To do:
Filter the rows below, keeping every line that contains the word "Mülheim". Matching is case-sensitive.

Collected data:

----------------

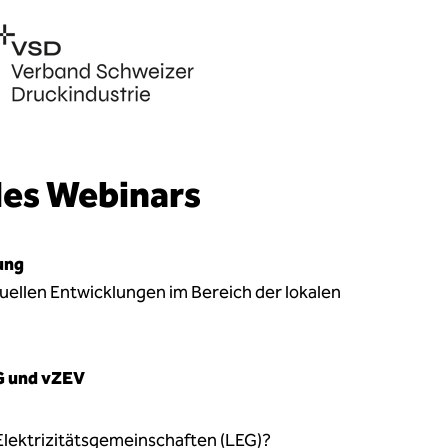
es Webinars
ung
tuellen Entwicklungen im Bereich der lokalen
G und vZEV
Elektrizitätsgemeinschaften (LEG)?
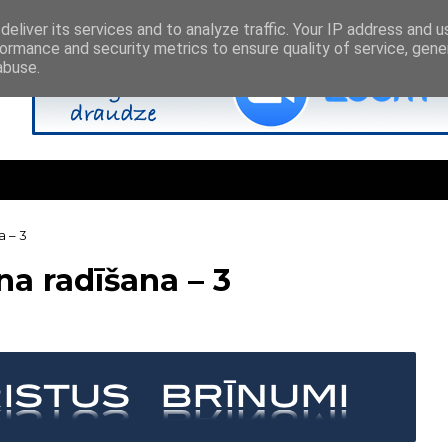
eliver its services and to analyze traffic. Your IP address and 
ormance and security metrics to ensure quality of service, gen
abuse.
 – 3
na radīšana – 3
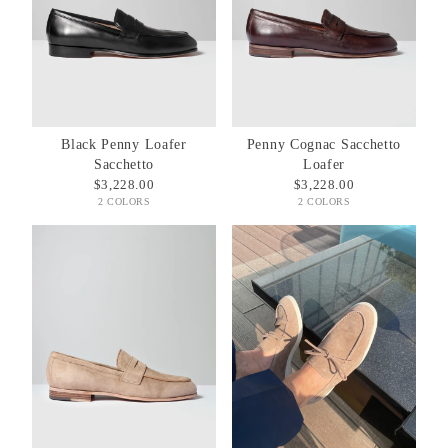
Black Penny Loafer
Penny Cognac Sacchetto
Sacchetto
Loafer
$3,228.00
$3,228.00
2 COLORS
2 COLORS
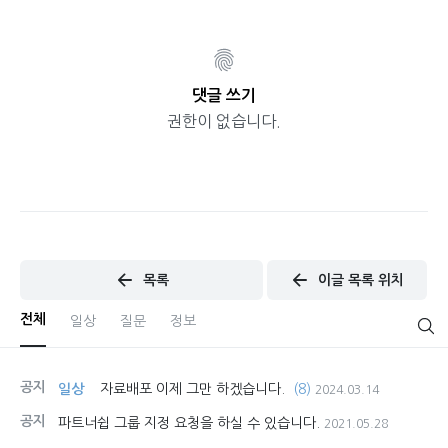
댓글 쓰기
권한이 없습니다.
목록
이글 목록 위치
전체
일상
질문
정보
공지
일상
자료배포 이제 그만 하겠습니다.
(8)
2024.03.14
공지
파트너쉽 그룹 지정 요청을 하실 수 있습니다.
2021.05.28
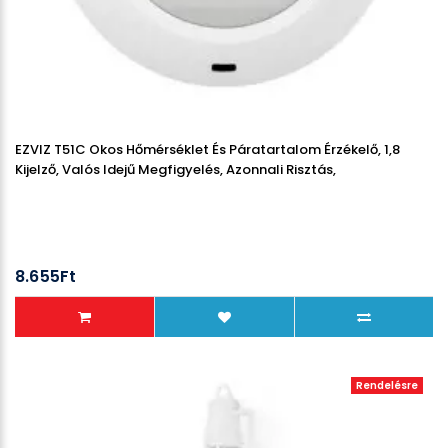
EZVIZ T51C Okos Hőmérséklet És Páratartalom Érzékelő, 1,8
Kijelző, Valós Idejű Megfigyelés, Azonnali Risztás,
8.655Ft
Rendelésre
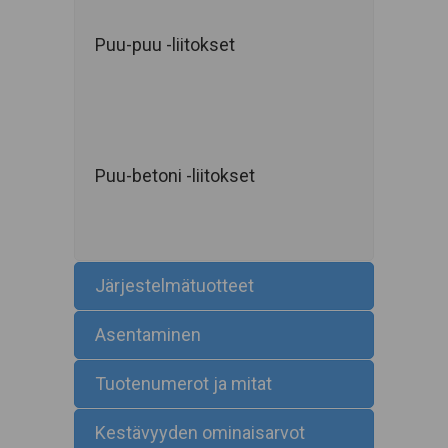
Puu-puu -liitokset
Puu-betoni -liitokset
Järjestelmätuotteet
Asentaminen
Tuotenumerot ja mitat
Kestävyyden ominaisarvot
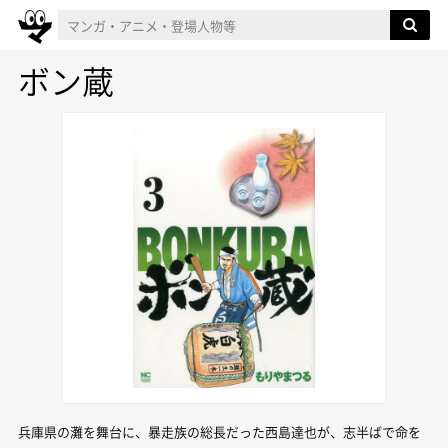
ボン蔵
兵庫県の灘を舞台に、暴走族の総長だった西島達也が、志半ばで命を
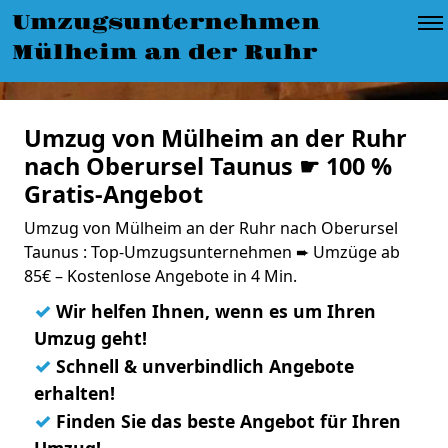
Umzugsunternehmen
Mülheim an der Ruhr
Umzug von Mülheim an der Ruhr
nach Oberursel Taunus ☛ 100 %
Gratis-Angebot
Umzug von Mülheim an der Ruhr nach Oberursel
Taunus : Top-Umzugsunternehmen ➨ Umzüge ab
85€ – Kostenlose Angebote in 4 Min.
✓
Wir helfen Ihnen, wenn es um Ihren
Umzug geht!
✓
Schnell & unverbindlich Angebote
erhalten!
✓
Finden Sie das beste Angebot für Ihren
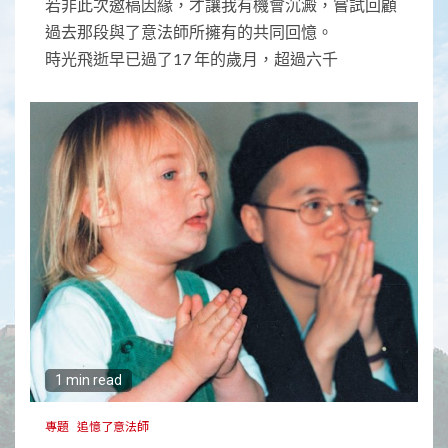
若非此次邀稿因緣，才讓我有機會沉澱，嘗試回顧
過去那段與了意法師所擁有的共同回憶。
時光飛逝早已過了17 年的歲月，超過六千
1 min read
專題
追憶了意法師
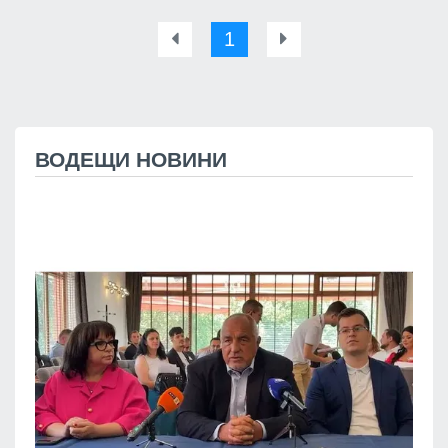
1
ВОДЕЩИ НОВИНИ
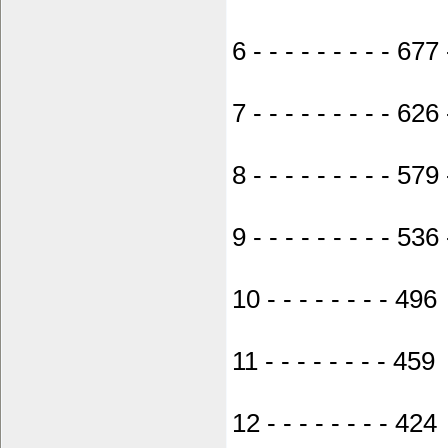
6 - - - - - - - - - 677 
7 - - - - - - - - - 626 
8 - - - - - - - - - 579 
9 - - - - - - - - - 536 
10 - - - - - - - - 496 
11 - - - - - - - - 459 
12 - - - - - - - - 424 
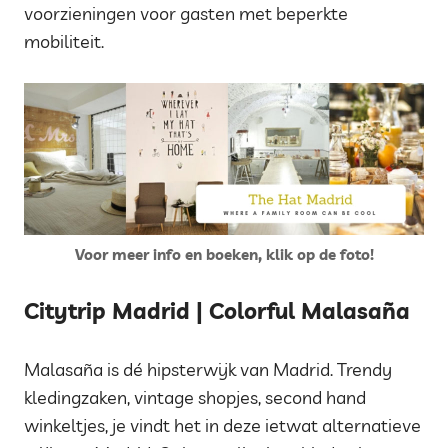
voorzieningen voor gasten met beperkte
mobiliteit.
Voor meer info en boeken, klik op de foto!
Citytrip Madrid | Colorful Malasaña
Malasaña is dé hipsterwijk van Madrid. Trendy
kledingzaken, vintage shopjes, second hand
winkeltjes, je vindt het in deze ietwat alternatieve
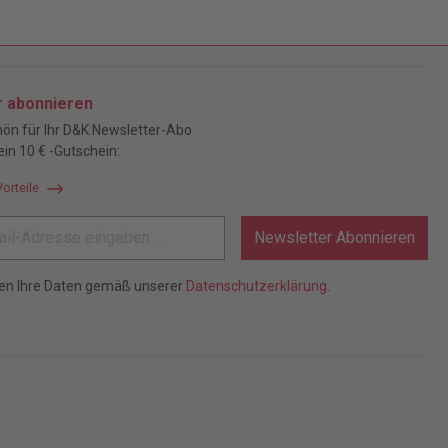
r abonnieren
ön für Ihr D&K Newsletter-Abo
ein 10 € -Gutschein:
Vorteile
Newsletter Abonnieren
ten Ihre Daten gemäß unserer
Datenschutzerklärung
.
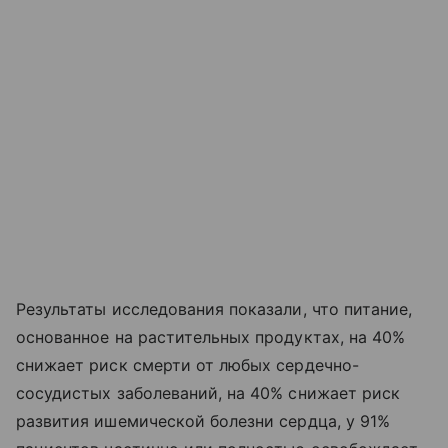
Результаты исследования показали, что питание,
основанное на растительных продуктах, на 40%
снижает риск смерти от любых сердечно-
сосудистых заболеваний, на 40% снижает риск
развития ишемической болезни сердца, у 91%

----------------

Answer space:
Mülheim an der Ruhr
Umzug von Mülheim an der Ruhr
Umzug von Mülheim an der Ruhr nach Oberursel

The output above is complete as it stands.